• **PROBLEM**
Rewrite every one of the records below, substituting "Examining" for each occurrence of "Looking at" and keeping all other wording unchanged. Leave the pictures out of your answer.

• **SOURCE DATA**
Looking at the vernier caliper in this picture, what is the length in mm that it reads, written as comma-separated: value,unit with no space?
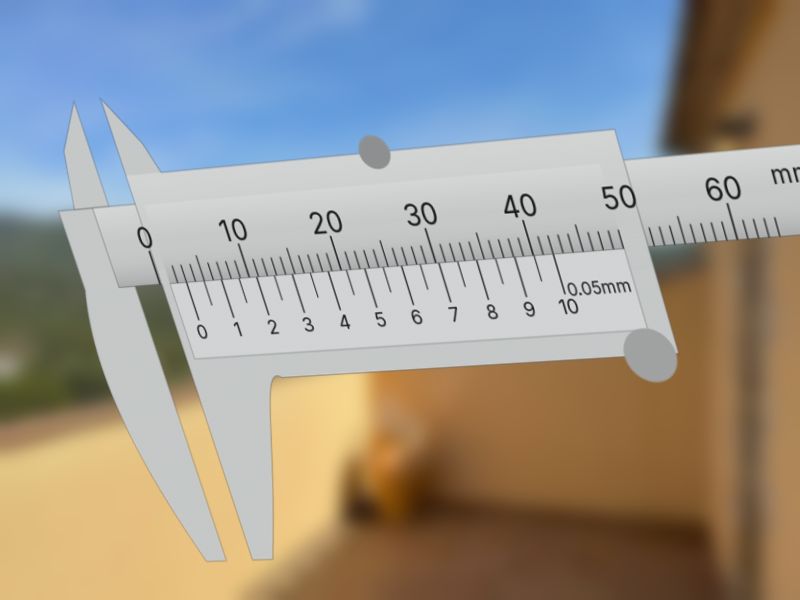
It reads 3.0,mm
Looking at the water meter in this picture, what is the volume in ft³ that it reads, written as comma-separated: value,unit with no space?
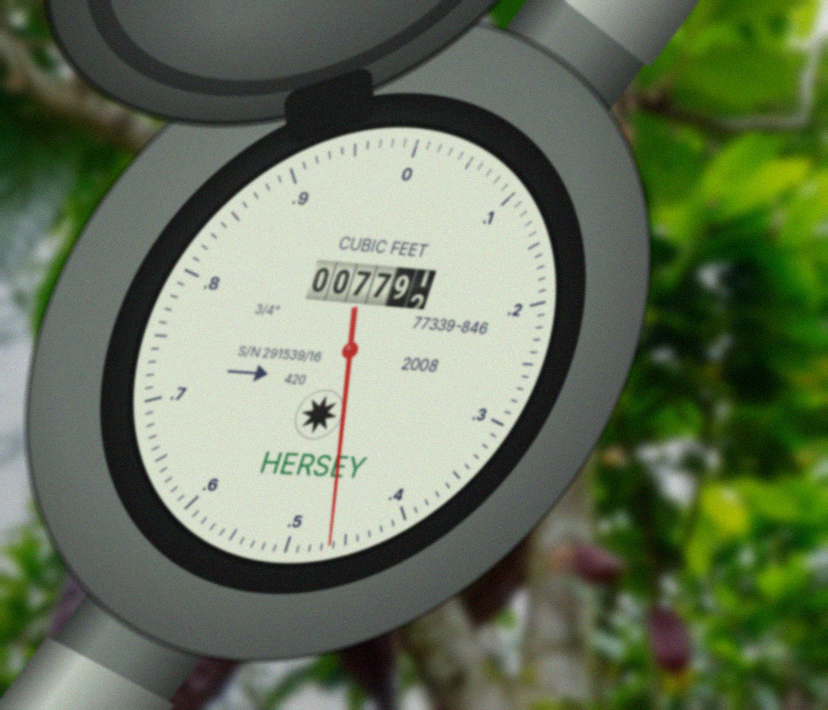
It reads 7791.46,ft³
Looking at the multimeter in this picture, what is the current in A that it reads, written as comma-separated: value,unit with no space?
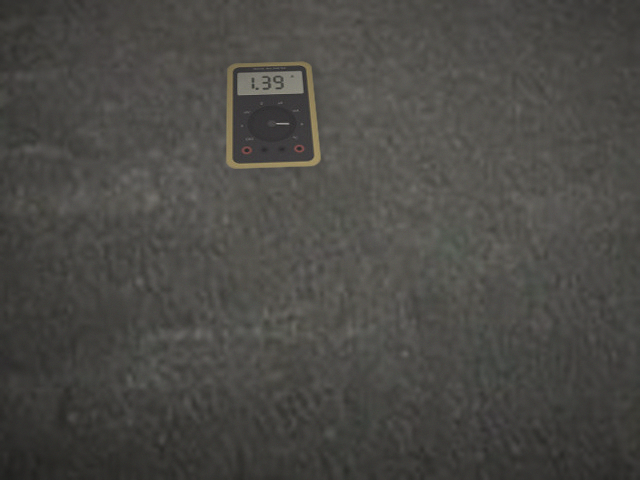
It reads 1.39,A
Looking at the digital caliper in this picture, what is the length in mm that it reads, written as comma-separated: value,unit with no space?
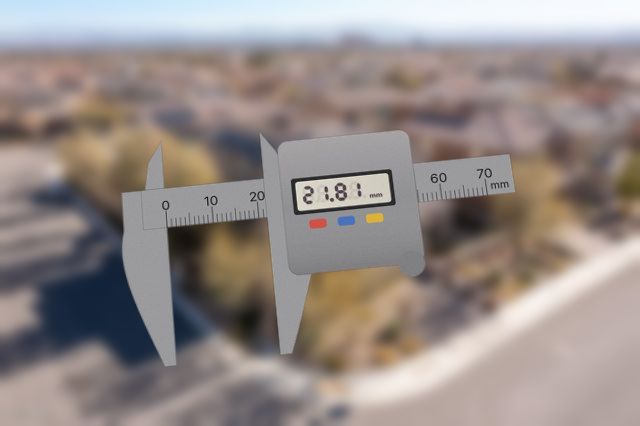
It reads 21.81,mm
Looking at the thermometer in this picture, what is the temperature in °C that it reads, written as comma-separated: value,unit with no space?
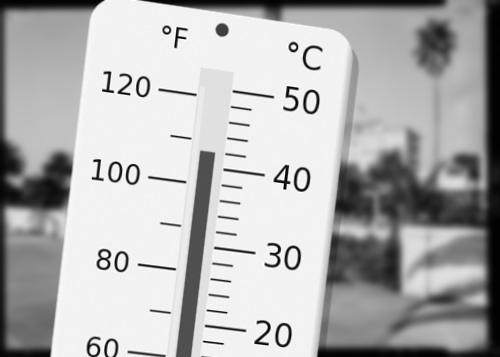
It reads 42,°C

• **SOLUTION**
Examining the vernier caliper in this picture, what is the length in mm that it reads, written as comma-separated: value,unit with no space?
It reads 3.0,mm
Examining the water meter in this picture, what is the volume in ft³ that it reads, written as comma-separated: value,unit with no space?
It reads 7791.46,ft³
Examining the multimeter in this picture, what is the current in A that it reads, written as comma-separated: value,unit with no space?
It reads 1.39,A
Examining the digital caliper in this picture, what is the length in mm that it reads, written as comma-separated: value,unit with no space?
It reads 21.81,mm
Examining the thermometer in this picture, what is the temperature in °C that it reads, written as comma-separated: value,unit with no space?
It reads 42,°C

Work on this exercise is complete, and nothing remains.